劇団「花組芝居」の前身劇団の企画公演「新・桜姫 改訂版」に出演した篠井さん(1985年、東京・下北沢のザ・スズナリで)
ささい・えいすけ[俳優]
1958年、石川県生まれ。84年、男優だけのネオかぶき劇団「花組芝居」に参加。看板女方として人気を博す。退団後は、変幻自在の演技派俳優として活躍。92 年、第29 回ゴールデンアロー賞演劇新人賞受賞。2014 年、石川県観光大使に任命される。23年、第58回紀伊國屋演劇賞個人賞受賞。日本舞踊の宗家藤間流師範名取・藤間勘智英( ふじまかんちえい) の名を持つ。24年12月4日〜22日、東京・明治座にて舞台「応天の門」に出演。

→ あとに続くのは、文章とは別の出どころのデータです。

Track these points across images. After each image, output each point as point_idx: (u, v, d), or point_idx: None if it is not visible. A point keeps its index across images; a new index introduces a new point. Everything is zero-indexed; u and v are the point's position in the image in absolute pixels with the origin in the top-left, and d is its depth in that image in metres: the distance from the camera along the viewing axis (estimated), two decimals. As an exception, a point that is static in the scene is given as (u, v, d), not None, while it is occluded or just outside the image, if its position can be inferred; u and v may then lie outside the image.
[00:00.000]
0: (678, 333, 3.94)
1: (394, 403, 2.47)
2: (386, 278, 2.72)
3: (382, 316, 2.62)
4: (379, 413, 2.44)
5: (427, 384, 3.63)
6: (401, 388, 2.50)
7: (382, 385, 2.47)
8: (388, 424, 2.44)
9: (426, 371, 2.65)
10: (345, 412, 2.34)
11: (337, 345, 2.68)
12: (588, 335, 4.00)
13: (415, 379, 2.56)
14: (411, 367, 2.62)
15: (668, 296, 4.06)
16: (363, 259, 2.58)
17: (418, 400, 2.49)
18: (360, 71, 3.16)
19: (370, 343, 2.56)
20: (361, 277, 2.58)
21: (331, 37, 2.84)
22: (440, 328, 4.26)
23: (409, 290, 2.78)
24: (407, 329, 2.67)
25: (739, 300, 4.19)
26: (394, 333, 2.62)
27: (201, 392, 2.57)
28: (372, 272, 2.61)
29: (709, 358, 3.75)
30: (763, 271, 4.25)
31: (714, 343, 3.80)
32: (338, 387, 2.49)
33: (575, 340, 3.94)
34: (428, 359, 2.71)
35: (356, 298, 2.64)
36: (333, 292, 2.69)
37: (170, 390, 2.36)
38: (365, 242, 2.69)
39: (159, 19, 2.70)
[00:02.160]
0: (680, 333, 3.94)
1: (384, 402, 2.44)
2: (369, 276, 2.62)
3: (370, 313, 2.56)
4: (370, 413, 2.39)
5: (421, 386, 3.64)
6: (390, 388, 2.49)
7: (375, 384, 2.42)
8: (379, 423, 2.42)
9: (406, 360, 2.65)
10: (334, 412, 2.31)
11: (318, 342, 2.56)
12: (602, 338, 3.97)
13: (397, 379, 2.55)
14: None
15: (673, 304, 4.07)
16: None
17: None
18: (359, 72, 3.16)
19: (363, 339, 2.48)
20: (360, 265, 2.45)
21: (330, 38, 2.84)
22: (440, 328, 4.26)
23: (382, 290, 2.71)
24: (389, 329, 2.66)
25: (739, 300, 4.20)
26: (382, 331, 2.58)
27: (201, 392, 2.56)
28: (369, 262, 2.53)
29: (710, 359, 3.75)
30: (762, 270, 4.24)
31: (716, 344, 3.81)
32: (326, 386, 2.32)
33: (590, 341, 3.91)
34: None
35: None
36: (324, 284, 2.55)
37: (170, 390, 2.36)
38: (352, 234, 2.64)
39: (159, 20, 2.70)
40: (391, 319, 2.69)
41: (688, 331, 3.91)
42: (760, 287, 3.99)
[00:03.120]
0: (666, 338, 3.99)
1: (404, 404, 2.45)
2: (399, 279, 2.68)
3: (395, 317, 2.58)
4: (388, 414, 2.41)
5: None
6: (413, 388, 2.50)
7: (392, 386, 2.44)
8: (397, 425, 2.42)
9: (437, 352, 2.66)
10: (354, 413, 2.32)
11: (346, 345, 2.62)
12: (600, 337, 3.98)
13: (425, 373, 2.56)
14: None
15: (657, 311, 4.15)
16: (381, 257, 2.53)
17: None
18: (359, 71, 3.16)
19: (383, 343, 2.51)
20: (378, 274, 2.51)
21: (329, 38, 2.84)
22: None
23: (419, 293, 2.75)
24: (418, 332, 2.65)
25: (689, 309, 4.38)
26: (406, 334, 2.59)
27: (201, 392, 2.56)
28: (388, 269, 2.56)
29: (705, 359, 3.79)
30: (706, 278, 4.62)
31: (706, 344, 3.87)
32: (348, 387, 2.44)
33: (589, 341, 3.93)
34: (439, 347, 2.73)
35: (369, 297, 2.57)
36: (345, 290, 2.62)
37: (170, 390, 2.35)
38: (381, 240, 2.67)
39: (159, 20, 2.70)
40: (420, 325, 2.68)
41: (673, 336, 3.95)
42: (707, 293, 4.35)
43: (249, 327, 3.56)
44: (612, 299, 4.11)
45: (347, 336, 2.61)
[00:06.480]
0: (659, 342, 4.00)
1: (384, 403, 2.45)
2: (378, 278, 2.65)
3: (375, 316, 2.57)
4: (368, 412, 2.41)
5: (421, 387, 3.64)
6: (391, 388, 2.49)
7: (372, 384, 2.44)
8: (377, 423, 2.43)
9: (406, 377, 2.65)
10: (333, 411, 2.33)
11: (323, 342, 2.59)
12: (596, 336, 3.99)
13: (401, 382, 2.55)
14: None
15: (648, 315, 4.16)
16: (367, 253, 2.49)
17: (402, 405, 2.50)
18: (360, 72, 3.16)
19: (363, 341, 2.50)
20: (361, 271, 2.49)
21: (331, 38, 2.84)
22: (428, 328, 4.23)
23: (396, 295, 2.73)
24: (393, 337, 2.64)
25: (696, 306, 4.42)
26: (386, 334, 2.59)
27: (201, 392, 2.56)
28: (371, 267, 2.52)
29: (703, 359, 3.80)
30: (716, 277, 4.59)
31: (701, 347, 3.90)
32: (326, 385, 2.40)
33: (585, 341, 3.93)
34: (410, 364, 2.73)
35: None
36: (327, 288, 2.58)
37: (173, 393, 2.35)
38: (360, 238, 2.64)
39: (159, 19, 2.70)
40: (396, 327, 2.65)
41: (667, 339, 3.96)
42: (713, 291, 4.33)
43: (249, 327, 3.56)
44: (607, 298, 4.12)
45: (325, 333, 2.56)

ブロードウェーでの舞台に圧倒「ラ・カージュ・オ・フォール」
【私の初めてのひとり旅】篠井英介さん ニューオリンズ、ニューヨーク(1)から続く
その後はニューヨークに2週間以上滞在して観劇三昧です。友達の友達がニューヨークに住んでいて、彼のアパートメントでお世話になりました。アルバイトで貯(た)めたお金と、足りない分は会社員だった弟に借りていましたが、ほとんどのお金はお芝居を観るために費やすつもりでした。もちろん、すべてが正規料金ではなく、タイムズスクエアにあるディスカウントのチケット売り場に毎日並びました。満席にならないような作品を最大半額で売っているから、「昨日はあれを観たから今日はこれを観よう」と、滞在中、10本以上の作品を観たと思います。

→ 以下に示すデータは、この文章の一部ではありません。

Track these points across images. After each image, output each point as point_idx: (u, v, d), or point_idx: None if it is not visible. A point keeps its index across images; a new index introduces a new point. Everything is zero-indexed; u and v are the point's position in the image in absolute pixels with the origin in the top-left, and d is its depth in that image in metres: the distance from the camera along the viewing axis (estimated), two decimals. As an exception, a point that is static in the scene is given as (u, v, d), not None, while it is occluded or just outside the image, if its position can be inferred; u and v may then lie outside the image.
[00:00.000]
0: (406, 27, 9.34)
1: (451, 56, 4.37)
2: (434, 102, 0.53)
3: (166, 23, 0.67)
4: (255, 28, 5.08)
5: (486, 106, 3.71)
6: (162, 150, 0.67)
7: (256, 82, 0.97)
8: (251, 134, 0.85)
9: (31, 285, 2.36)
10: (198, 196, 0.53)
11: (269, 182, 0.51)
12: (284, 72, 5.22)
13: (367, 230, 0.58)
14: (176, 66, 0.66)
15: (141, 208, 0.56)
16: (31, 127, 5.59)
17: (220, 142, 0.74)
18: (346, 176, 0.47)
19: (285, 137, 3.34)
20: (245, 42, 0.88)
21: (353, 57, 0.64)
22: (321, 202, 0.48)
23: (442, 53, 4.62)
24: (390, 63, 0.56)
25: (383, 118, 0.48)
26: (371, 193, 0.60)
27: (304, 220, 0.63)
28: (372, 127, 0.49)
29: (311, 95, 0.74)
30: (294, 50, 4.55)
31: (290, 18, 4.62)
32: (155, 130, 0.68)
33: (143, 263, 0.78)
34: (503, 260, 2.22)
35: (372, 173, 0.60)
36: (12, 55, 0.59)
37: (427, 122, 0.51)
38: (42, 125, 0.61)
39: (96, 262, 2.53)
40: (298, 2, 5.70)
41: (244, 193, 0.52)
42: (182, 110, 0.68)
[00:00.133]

「ラ・カージュ・オ・フォール」はフランスで上演された舞台で、「Mr.レディMr.マダム」のタイトルで映画化もされました。ブロードウェーミュージカルとしては83年が初演で、翌年にはトニー賞を受賞しました。ストーリーも音楽も華やかで楽しく、それまでになかったミュージカルで、圧倒されました。その記憶が強烈なので、それ以外は何を観たのか、はっきり覚えていません。

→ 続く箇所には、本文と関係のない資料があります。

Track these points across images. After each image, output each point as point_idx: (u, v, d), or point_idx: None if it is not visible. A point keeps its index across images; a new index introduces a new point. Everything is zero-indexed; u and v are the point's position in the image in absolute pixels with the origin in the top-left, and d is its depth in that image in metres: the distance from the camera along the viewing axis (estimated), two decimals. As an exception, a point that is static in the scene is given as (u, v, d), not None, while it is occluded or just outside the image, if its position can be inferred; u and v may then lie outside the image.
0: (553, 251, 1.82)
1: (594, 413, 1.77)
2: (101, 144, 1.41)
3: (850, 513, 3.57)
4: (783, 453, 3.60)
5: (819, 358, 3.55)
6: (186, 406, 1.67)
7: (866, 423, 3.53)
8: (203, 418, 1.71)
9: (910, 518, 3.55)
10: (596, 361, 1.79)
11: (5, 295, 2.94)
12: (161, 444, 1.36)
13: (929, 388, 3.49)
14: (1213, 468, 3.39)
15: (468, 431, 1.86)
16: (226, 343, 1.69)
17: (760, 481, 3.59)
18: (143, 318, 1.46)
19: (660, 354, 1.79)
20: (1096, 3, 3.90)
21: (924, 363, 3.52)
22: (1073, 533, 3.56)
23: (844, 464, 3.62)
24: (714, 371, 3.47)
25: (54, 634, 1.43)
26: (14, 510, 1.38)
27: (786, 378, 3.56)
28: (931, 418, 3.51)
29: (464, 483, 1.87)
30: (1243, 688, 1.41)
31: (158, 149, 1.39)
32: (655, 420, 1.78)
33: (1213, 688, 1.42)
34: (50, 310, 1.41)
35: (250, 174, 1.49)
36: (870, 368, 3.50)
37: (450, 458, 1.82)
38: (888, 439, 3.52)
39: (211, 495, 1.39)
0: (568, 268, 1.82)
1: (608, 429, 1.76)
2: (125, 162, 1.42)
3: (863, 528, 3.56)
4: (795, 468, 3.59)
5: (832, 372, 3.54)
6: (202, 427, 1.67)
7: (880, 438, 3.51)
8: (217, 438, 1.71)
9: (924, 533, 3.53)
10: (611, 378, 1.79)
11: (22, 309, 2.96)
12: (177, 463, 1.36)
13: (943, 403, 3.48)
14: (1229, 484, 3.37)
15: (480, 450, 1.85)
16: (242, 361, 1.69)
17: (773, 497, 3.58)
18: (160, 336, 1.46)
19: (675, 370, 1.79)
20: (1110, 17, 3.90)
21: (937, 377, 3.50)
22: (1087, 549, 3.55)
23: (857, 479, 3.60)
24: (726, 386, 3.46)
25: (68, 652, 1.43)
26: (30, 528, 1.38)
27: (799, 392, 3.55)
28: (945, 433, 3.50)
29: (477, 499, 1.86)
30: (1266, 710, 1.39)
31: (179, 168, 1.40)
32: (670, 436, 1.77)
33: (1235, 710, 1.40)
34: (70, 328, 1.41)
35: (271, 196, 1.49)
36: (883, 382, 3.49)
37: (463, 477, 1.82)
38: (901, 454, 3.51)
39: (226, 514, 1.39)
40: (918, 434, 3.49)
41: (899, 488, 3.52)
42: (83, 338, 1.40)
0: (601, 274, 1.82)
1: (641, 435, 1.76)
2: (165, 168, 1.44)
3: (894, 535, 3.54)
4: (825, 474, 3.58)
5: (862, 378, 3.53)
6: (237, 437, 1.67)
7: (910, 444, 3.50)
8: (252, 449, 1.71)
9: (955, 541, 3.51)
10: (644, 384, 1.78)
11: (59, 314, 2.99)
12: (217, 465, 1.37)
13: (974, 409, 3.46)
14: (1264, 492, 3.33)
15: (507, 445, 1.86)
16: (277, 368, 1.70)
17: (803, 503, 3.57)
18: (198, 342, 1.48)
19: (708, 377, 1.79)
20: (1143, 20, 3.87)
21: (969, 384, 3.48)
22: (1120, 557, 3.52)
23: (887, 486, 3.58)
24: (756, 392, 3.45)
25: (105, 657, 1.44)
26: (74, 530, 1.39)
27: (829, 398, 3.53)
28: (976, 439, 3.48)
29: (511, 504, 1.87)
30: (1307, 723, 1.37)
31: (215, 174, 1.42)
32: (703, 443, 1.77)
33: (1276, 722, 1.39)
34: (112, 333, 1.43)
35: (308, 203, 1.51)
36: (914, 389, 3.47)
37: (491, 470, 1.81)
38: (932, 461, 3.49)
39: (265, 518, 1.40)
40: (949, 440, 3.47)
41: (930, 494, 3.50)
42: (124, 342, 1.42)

ブロードウェーには歴史のある劇場が立ち並んでいる(写真/ピクスタ)
昼間はマンハッタン島を歩き回りました。当時は治安が良くなかったので、渡米する前にみんなから「地下鉄には乗るな」と言われており、その頃は世界一高かったエンパイア・ステート・ビルやワールド・トレード・センターへも歩いて行きました。自由の女神像も見ました。定番の観光ですね。
今は気分転換や癒やしの時間を過ごしたいので、いわゆるラグジュアリーホテルに泊まります。遠出の旅費を考えると、東京近郊の高級ホテルでおいしいものを食べたり、プールでリラックスしたりするほうがいいと思ってしまいます。
ただ、例えば海外のキャストが同じ舞台を日本で上演したとしても、やはりニューヨークやロンドンへ行って本場の舞台を観たいという思いは今でもあります。劇場や街の雰囲気があり、現地の人たちに交じっての観劇は、そこでしか味わえない高揚感があるからです。それは旅好きな人の気持ちと似ているかもしれませんね。